The average possession has risen from 52.5 percent to 55.9 percent, thanks in large part to an increase in passing accuracy from 79.5 percent to 83.4 percent, which also explains a greater number of passes in the opposition half (288.2 per game compared to 273.8 in 2012-13).
The most thrilling aspect is the new manager's encouragement to attack opponents directly – last season, Everton attempted 506 dribbles and completed 39.9 percent of them but, this term, the team has already attempted 820 at a much-improved 53.2 percent success rate. This willingness and confidence to produce moments of magic likely explains a slight drop in passes in the final third (158.7 per game to last season's 162.4) – a fair trade off for results like Ross Barkley's incredible solo goal against Newcastle.
This more adventurous attacking mentality is reflected in a shift of focus away from the defensive game. Martinez's Everton makes only 12.2 interceptions per game compared to 15.6 in Moyes's final season and the team faces on average one more opposition shot every match. However, attack is proving to be the best defense, with the Toffees nonetheless on course to concede two fewer Premier League goals and keep four more clean sheets in the process.

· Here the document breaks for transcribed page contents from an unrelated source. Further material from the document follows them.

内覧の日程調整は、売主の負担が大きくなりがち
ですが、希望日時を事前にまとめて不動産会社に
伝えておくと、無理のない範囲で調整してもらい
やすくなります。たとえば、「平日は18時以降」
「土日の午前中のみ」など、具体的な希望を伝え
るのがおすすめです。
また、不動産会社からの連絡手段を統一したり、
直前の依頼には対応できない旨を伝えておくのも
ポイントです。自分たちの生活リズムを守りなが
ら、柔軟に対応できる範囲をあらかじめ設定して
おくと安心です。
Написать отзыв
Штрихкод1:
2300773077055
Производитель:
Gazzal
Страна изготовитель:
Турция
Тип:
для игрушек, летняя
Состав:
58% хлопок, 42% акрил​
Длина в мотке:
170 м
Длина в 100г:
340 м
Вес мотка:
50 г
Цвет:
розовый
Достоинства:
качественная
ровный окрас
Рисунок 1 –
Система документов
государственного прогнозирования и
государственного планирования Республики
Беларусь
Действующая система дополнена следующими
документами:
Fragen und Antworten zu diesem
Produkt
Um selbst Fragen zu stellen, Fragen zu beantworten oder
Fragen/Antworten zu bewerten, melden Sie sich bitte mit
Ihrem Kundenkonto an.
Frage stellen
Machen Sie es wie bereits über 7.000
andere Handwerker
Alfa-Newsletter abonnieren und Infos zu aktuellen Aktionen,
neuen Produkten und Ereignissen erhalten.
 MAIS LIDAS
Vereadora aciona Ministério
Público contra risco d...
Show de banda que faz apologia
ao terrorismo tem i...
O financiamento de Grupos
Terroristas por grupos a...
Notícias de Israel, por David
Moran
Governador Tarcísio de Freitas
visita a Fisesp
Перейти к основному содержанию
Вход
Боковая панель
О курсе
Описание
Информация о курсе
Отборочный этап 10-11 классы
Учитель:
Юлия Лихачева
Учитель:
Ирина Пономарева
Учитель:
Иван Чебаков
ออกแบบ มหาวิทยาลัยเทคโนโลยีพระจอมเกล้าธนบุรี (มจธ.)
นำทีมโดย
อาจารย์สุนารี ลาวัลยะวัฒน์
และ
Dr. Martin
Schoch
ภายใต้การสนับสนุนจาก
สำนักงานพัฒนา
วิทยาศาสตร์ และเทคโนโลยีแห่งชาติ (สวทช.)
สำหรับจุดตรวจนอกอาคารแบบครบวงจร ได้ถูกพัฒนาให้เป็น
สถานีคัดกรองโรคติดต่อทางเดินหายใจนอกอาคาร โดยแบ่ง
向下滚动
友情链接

Perhaps predictably, the opposite has happened to United, to which Moyes has brought his more pragmatic philosophy. The Red Devils make 2.8 more interceptions per game when compared to Sir Alex Ferguson's last campaign and, perhaps surprisingly, have conceded 0.6 fewer goals per game as a result of the 0.6 fewer shots faced that come of it.

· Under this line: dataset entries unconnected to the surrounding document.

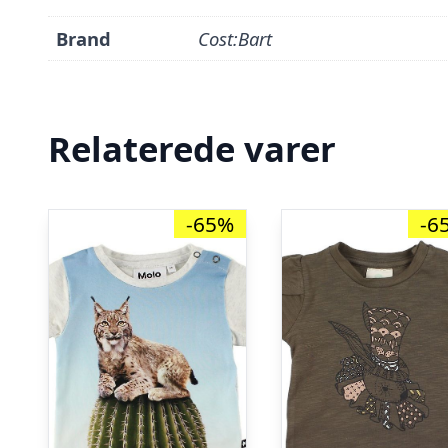
Brand
Cost:Bart
Relaterede varer
-65%
-6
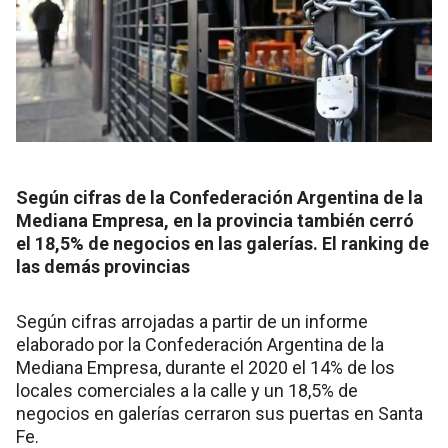
Según cifras de la Confederación Argentina de la
Mediana Empresa, en la provincia también cerró
el 18,5% de negocios en las galerías. El ranking de
las demás provincias
Según cifras arrojadas a partir de un informe
elaborado por la Confederación Argentina de la
Mediana Empresa, durante el 2020 el 14% de los
locales comerciales a la calle y un 18,5% de
negocios en galerías cerraron sus puertas en Santa
Fe.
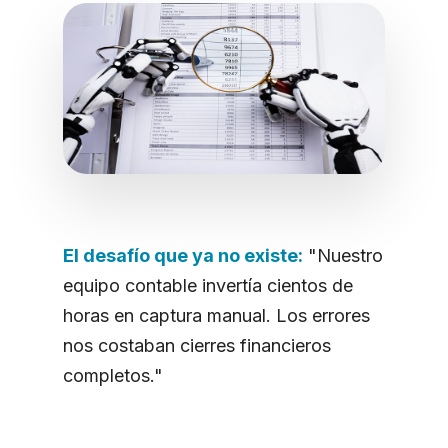
El desafío que ya no existe:
"Nuestro
equipo contable invertía cientos de
horas en captura manual. Los errores
nos costaban cierres financieros
completos."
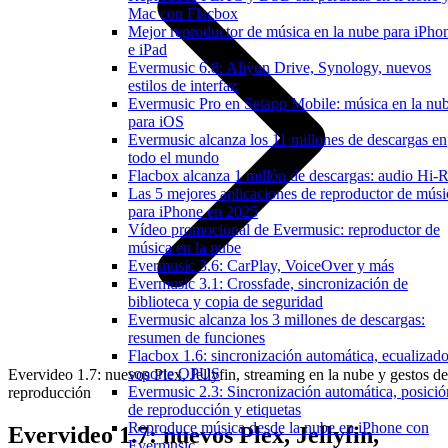
Mac con Flacbox
Mejor reproductor de música en la nube para iPho
e iPad
Evermusic 6.8: Aliyun Drive, Synology, nuevos
estilos de interfaz
Evermusic Pro en Setapp Mobile: música en la nu
para iOS
Evermusic alcanza los 11 millones de descargas en
todo el mundo
Flacbox alcanza 1 millón de descargas: audio Hi-
Las 5 mejores aplicaciones de reproductor de músi
para iPhone en 2025
Vídeo promocional de Evermusic: reproductor de
música en la nube
Evermusic 3.6: CarPlay, VoiceOver y más
Evermusic 3.1: Crossfade, sincronización de
biblioteca y copia de seguridad
Evermusic alcanza los 3 millones de descargas:
resumen de funciones
Flacbox 1.6: sincronización automática, ecualizado
soporte OPUS
Evervideo 1.7: nuevos Plex, Jellyfin, streaming en la nube y gestos de
Evermusic 2.3: Sincronización automática, posició
reproducción
de reproducción y etiquetas
Reproduce música desde la nube en iPhone con
Evervideo 1.7: nuevos Plex, Jellyfin,
Evermusic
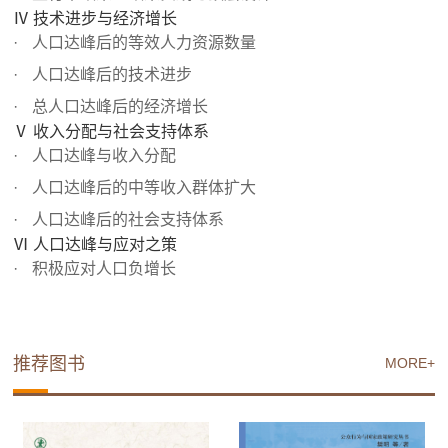
Ⅳ 技术进步与经济增长
人口达峰后的等效人力资源数量
人口达峰后的技术进步
总人口达峰后的经济增长
Ⅴ 收入分配与社会支持体系
人口达峰与收入分配
人口达峰后的中等收入群体扩大
人口达峰后的社会支持体系
Ⅵ 人口达峰与应对之策
积极应对人口负增长
推荐图书
MORE+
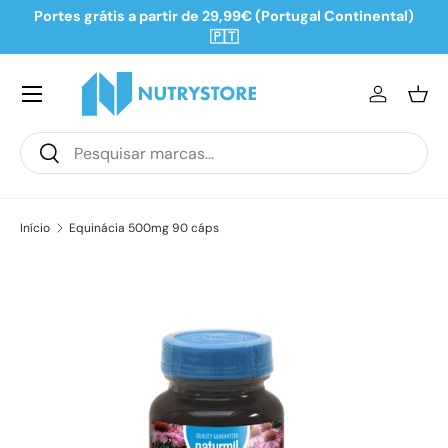
Portes grátis a partir de 29,99€ (Portugal Continental)
Ir para o conteúdo
🇵🇹
Iniciar se
Ces
Pesquisar
Pesquisar
Início
Equinácia 500mg 90 cáps
Saltar para a informação do produto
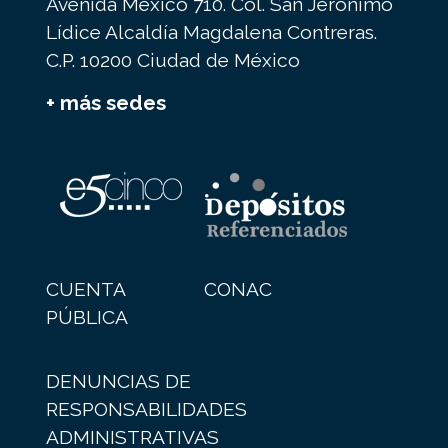
Avenida México 710. Col. San Jerónimo
Lídice Alcaldía Magdalena Contreras.
C.P. 10200 Ciudad de México
+ más sedes
CUENTA
CONAC
PÚBLICA
DENUNCIAS DE
RESPONSABILIDADES
ADMINISTRATIVAS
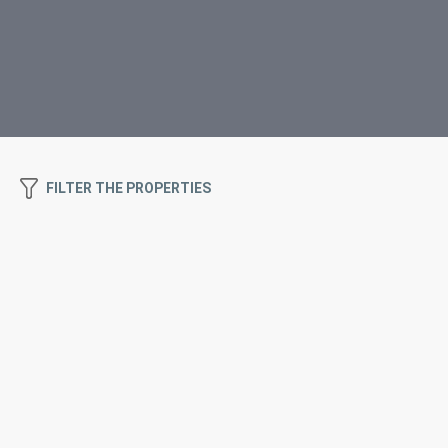
FILTER THE PROPERTIES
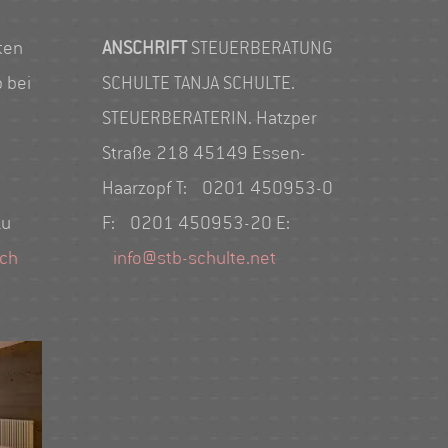
ten
ANSCHRIFT
STEUERBERATUNG
 bei
SCHULTE TANJA SCHULTE.
STEUERBERATERIN. Hatzper
Straße 218 45149 Essen-
Haarzopf T: 0201 450953-0
zu
F: 0201 450953-20 E:
ich
info@stb-schulte.net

It has come at a cost, however. At just 10.1 per game, this United side creates 1.5 fewer chances per game than last season, with 0.4 fewer open-play assists, 6.2 fewer passes per game in the opposition half and 2.6 fewer in the final third. Though the club has attempted 20.2 percent more dribbles, execution has been found wanting, with a 1.5 percent drop in dribbling success from the 2012-13 vintage.
|MAN UNITED LATEST
Moyes's men are more likely to find a teammate with a pass than Martinez's Everton and are more likely to make a pass in the opposition half – but those passes trend toward the wrong end of that half. While 55.1 percent of the Toffees' opposition-half passes are made in the final third, the same goes for only 51.7 percent of United's. The Merseysiders are more likely to get it where it counts.

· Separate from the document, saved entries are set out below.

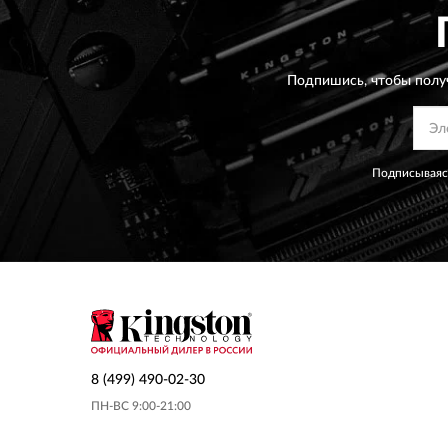
Подпишись, чтобы полу
Подписываясь
8 (499) 490-02-30
ПН-ВС 9:00-21:00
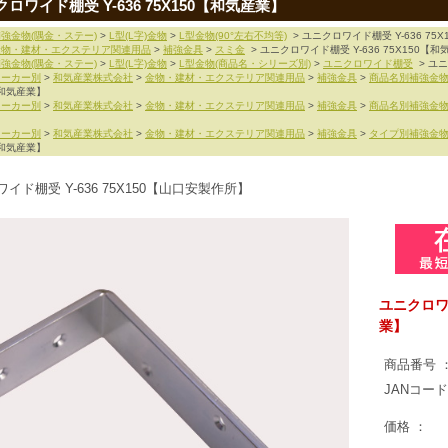
ロワイド棚受 Y-636 75X150【和気産業】
強金物(隅金・ステー)
>
L型(L字)金物
>
L型金物(90°左右不均等)
> ユニクロワイド棚受 Y-636 75
金物・建材・エクステリア関連用品
>
補強金具
>
スミ金
> ユニクロワイド棚受 Y-636 75X150【
強金物(隅金・ステー)
>
L型(L字)金物
>
L型金物(商品名・シリーズ別)
>
ユニクロワイド棚受
> ユニ
メーカー別
>
和気産業株式会社
>
金物・建材・エクステリア関連用品
>
補強金具
>
商品名別補強金
【和気産業】
メーカー別
>
和気産業株式会社
>
金物・建材・エクステリア関連用品
>
補強金具
>
商品名別補強金
メーカー別
>
和気産業株式会社
>
金物・建材・エクステリア関連用品
>
補強金具
>
タイプ別補強金
【和気産業】
イド棚受 Y-636 75X150【山口安製作所】
ユニクロワイ
業】
商品番号 
JANコード
価格 ：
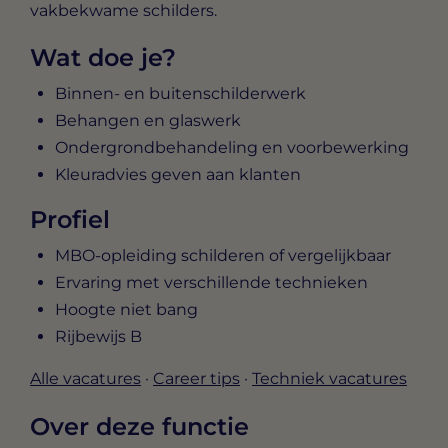
vakbekwame schilders.
Wat doe je?
Binnen- en buitenschilderwerk
Behangen en glaswerk
Ondergrondbehandeling en voorbewerking
Kleuradvies geven aan klanten
Profiel
MBO-opleiding schilderen of vergelijkbaar
Ervaring met verschillende technieken
Hoogte niet bang
Rijbewijs B
Alle vacatures
·
Career tips
·
Techniek vacatures
Over deze functie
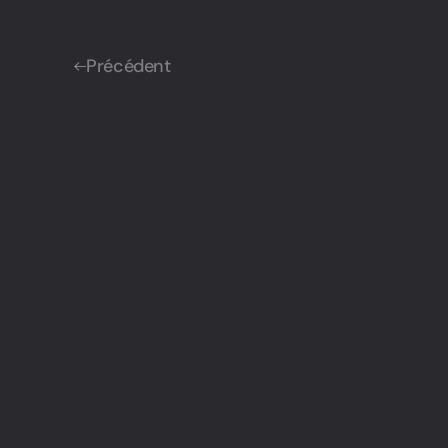
Précédent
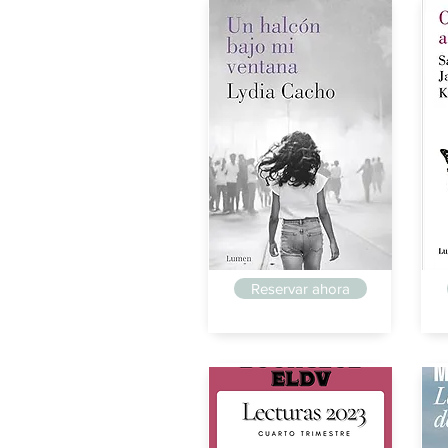
Posteguillo
Po
Reservar ahora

It is a reflection of the more sterile football played by Moyes. When comparing both current teams to last season's champion, the blue shirts come out more favorably in the most decisive ways. Martinez's men are better at creating chances, controlling possession, making accurate crosses in open play, dribbling past opponents and keeping clean sheets.
Moyes's side is less likely to face a shot – on-target or otherwise – and more likely to make interceptions but more likely to concede, having let in 38 to Everton's 34. What seems like a sensible, defensive reaction to trying times is seemingly only leaving the Scot's side more vulnerable.
All this was borne out in the two clubs' first meeting this season, when Bryan Oviedo's goal gave Everton a deserved 1-0 win at Old Trafford. United had the greater passing accuracy (82 percent to 79 percent) and, at home, enjoyed 54 percent of possession, while taking 18 shots to Everton's 15, but the Toffees had the greater ambition and were well worth all three points.
Moyes has tried to adapt to a tough new job by sticking to what he knew from his last but all the evidence suggests that both he and United would be better off by learning from his successor.